▸ **Passage**
⟨

There’s little need to rehash the saga of Rod Blagojevich, Illinois’ 40th governor and the only one ever impeached. For the last six years he has been locked up in a federal prison in Littleton, Colorado, serving a 14-year sentence for convictions on an array of corruption charges, including a spectacularly brazen attempt to sell his power as governor to fill the U.S. Senate seat left vacant by the ascension of Barack Obama to the presidency.
Blagojevich has exhausted all appeals through the courts to get his conviction overturned or the sentence reduced. Lately, his family and some diehard supporters have made noises about seeking a pardon from President Donald Trump, who once featured Blagojevich on his Celebrity Apprentice TV show and who, judging by his tweets, has his own beef with aggressive prosecutors.
Against that backdrop, federal prisoner number 40892-424 this week penned a column in the conservative opinion pages of The Wall Street Journal, owned by media mogul Rupert Murdoch who is tight with Trump. Murdoch also owns the conservative Fox News Channel, which the president is known to binge watch.

⟩

▸ **Questions**
- a) Condense the paragraph of the Rod Blagojevich passage that begins "Blagojevich has exhausted all appeals" into a shorter version that keeps its main facts.
- b) Continue the passage about Rod Blagojevich from where it stops.

▸ **Available data**
⟨

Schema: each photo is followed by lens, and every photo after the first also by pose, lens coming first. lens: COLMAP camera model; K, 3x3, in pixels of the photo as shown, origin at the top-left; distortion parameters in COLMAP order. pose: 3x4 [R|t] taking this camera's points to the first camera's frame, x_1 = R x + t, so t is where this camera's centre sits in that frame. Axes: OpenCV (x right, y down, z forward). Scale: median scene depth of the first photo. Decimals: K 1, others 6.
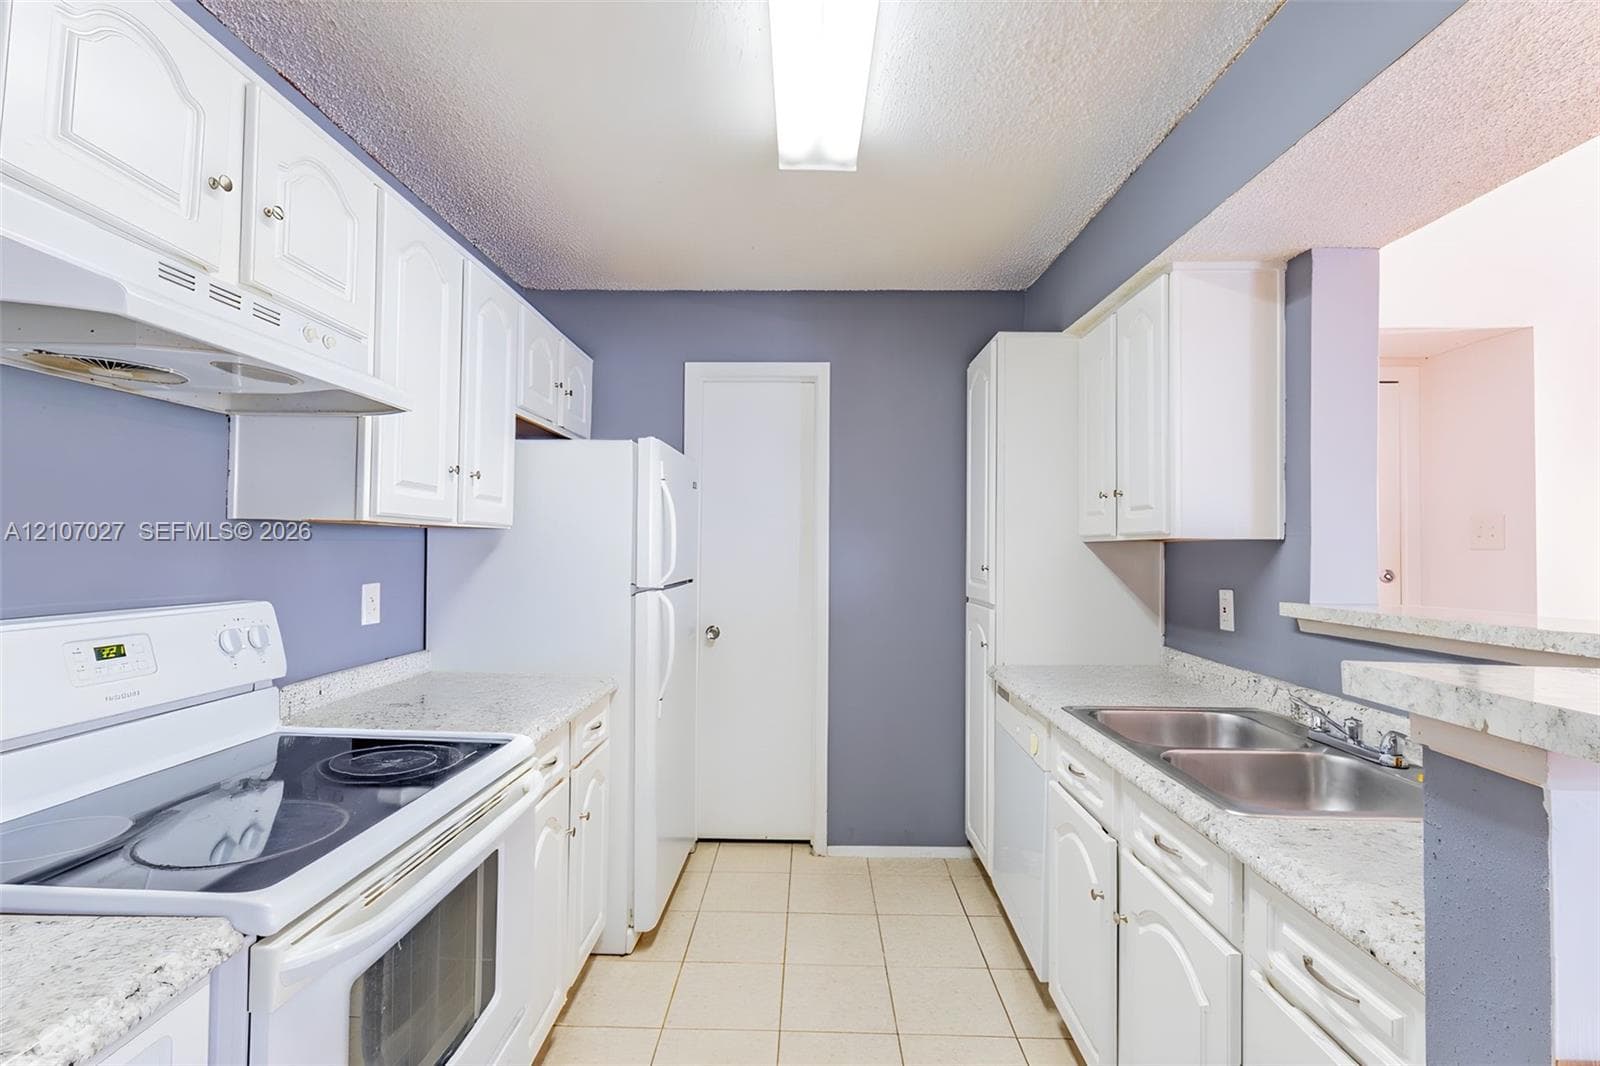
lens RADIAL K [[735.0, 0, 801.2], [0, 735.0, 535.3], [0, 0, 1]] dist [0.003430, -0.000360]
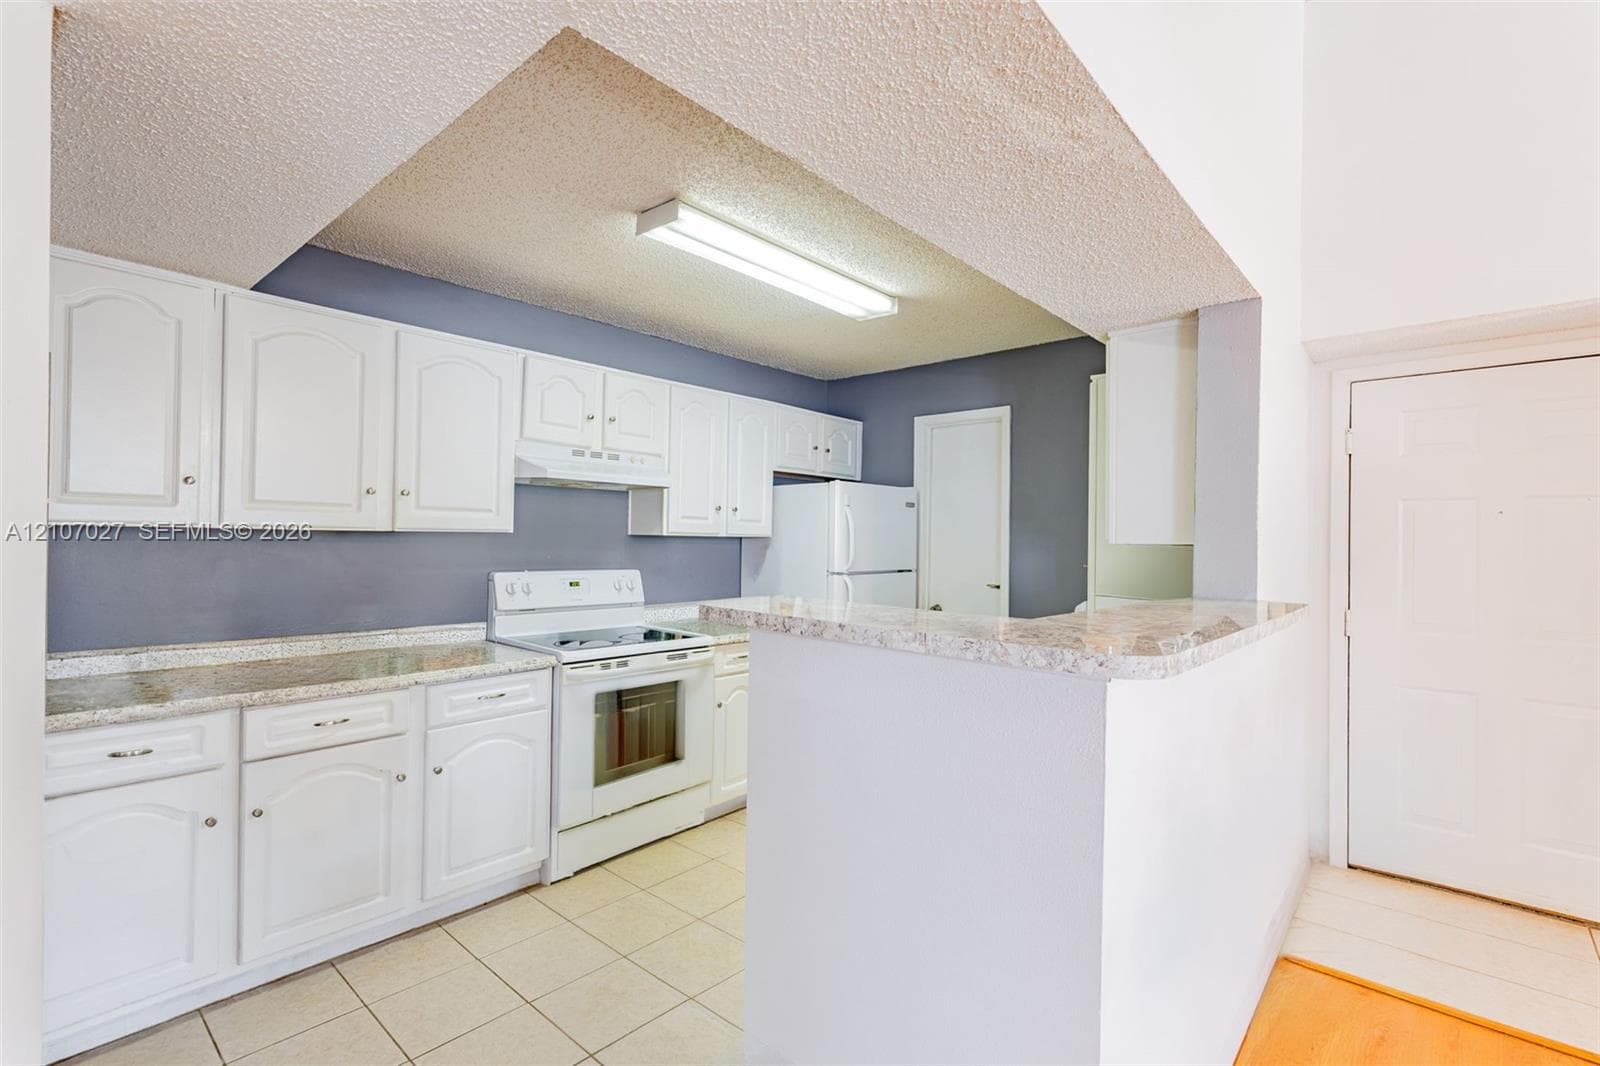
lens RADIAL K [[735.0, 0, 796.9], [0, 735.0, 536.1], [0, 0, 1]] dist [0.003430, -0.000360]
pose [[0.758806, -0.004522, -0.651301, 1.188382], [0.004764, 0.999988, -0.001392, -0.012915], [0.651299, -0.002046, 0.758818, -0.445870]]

⟩
⟨

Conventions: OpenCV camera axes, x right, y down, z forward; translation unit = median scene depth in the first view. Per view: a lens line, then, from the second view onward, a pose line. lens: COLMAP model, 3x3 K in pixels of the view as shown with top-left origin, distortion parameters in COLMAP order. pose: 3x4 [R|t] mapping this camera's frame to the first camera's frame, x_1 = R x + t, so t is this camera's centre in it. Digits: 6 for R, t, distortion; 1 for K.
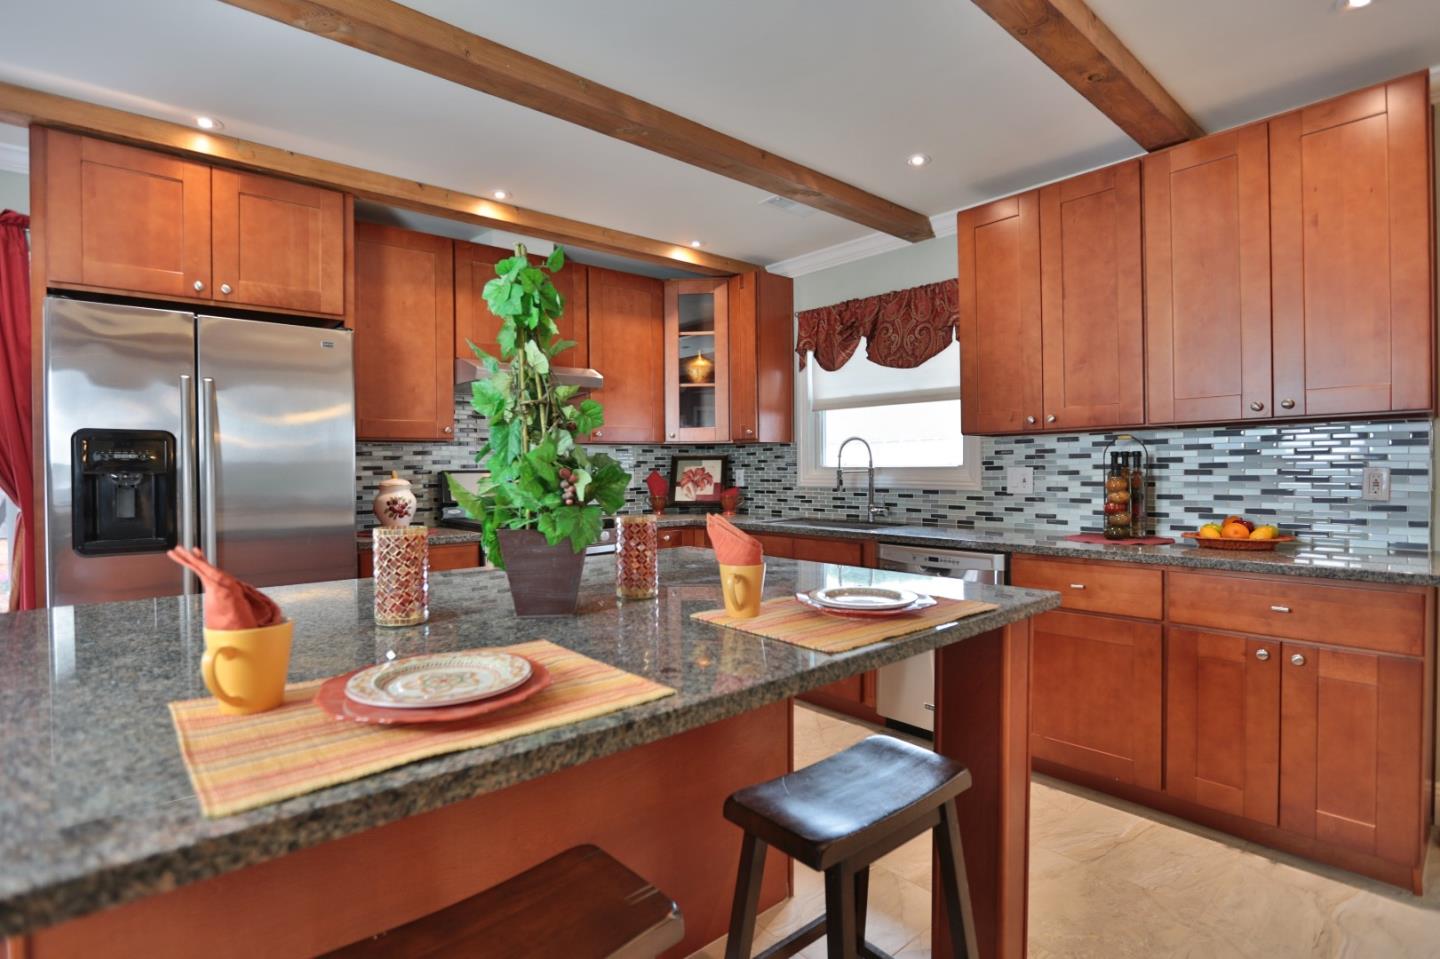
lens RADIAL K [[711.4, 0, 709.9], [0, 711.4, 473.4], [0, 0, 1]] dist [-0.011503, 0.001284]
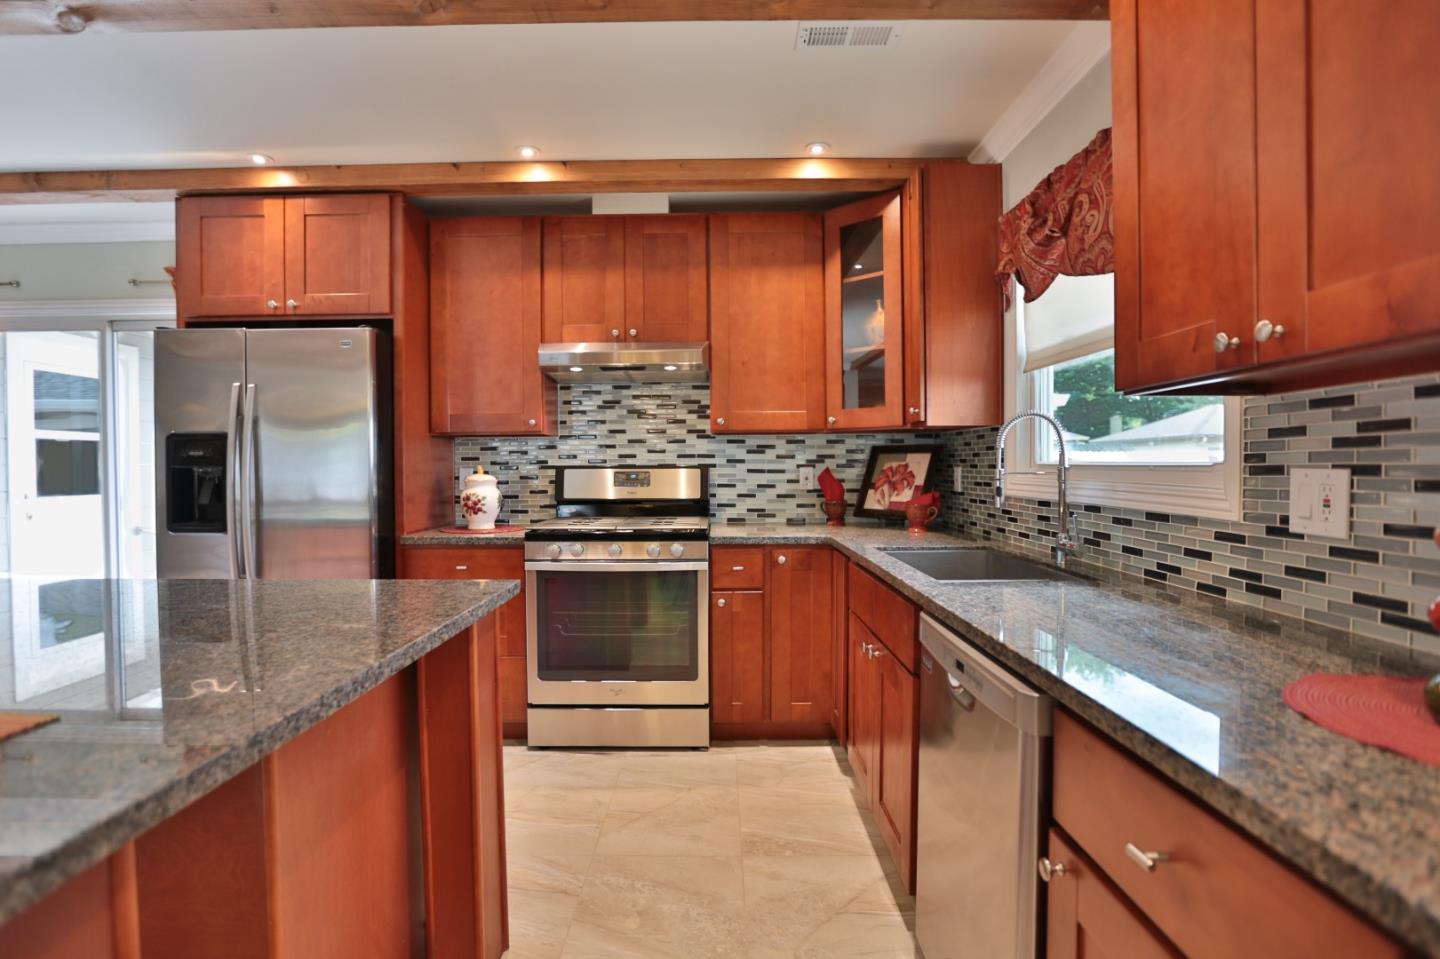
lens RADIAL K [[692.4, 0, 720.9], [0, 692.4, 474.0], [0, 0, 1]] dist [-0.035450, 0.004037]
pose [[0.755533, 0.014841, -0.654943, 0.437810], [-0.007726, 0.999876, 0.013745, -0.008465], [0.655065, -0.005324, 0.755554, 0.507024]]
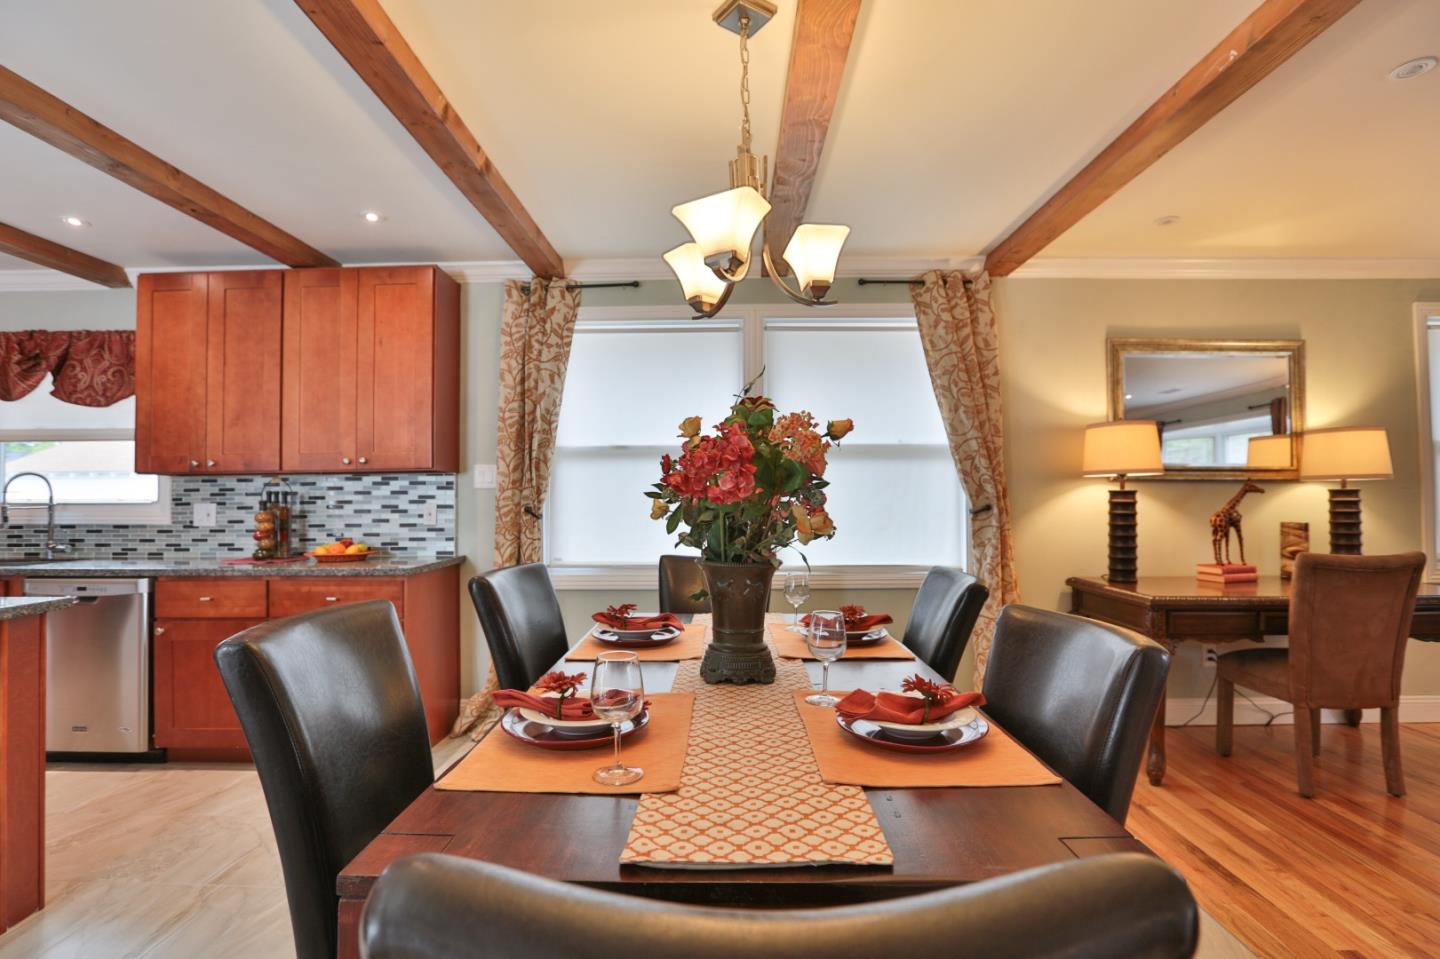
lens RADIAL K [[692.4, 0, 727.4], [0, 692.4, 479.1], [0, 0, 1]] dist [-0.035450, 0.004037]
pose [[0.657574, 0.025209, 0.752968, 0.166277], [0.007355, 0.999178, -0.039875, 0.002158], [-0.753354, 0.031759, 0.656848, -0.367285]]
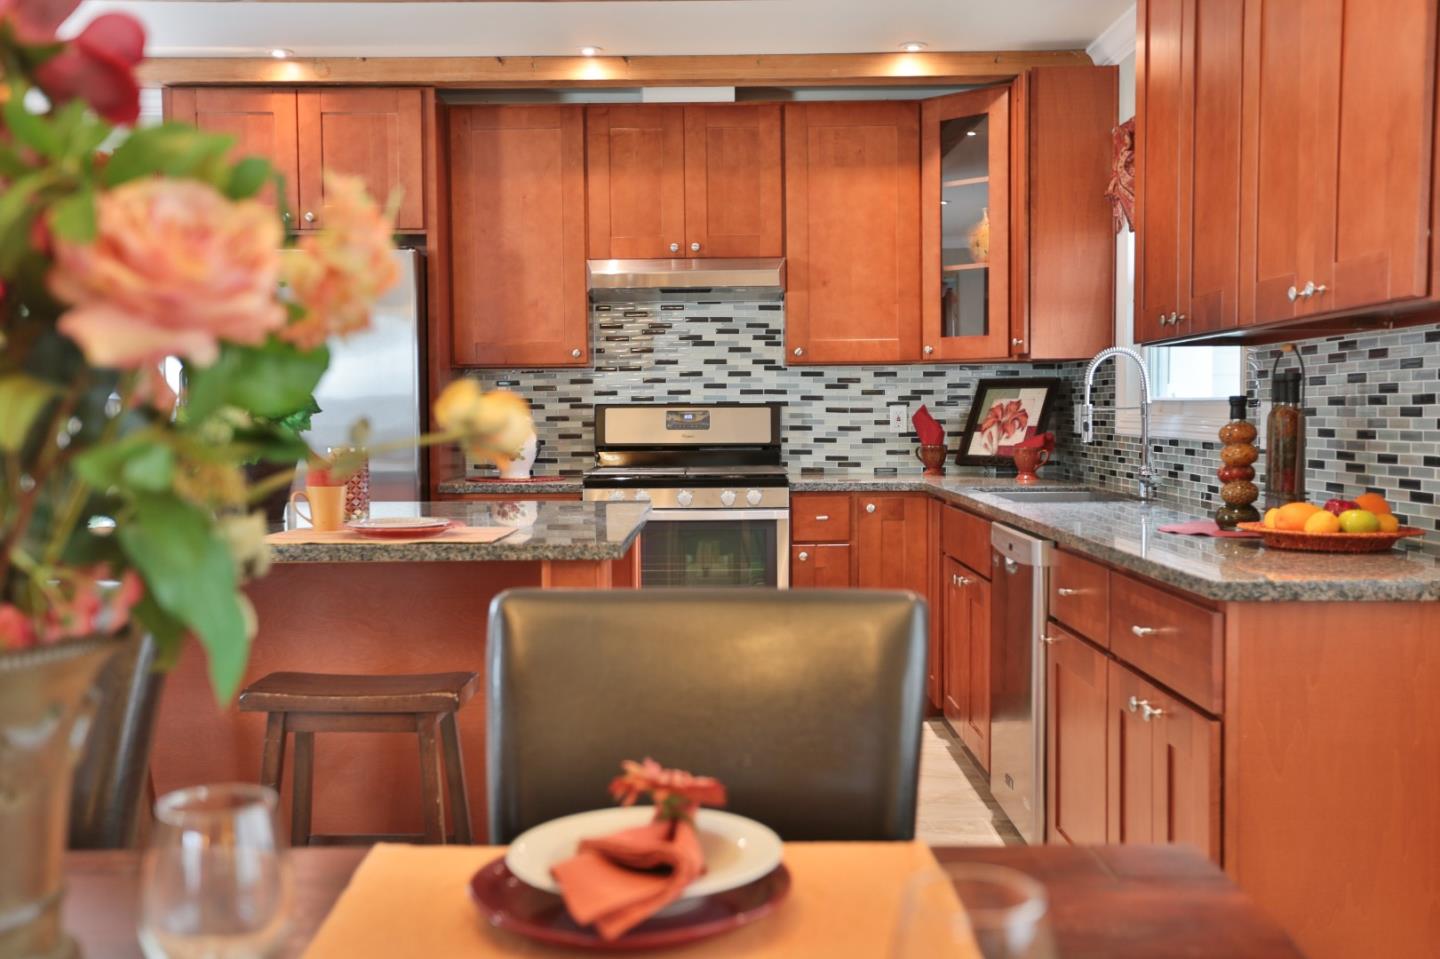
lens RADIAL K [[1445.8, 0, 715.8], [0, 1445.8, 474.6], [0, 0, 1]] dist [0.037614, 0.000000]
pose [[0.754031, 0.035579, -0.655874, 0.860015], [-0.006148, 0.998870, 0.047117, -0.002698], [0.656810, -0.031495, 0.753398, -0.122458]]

⟩

▸ **Outputs by task**
- a) Blagojevich has used up every court appeal to overturn his conviction or cut his sentence. His family and some loyal supporters have recently talked about asking President Donald Trump for a pardon. Trump once had Blagojevich on his Celebrity Apprentice show and, judging by his tweets, has his own grievance with aggressive prosecutors.

- b)
Blagojevich framed his column as a cautionary tale to other politicians, warning that he had been hounded unfairly by an out-of-control Justice Department “abusing their power to criminalize the routine practices of politics and government.”
“I’m in Prison for Practicing Politics,” the headline on his opinion article declared.
All of which raises some provocative questions. Is Blagojevich really the victim here, as he clearly suggests? And was he sent to prison for merely doing the same things other politicians and government officials routinely do?
The tragicomic governor
First, a note of explanation. The authors of this fact-check have more than a passing knowledge of Blagojevich. One covered every moment of both his federal corruption trials as a reporter for The Chicago Tribune, the other also as a Tribune reporter covered the federal investigation that led to Blagojevich’s indictment and later co-authored a book chronicling his political rise and fall.
The portrait that emerged from that up-close observation was of a leader sublimely self-righteous, comically vain, untrustworthy, uninterested in the process of governing, unsophisticated in the arts of policy and deal making and not particularly discriminating in whose counsel he sought.
As governor, he waged a bitter public battle with his father-in-law, who had been his political mentor. Another top adviser and fundraiser went to prison in corruption schemes that served as a precursor to Blagojevich’s own indictment. Another top fundraiser committed suicide after pleading guilty to federal charges in a kickback scheme.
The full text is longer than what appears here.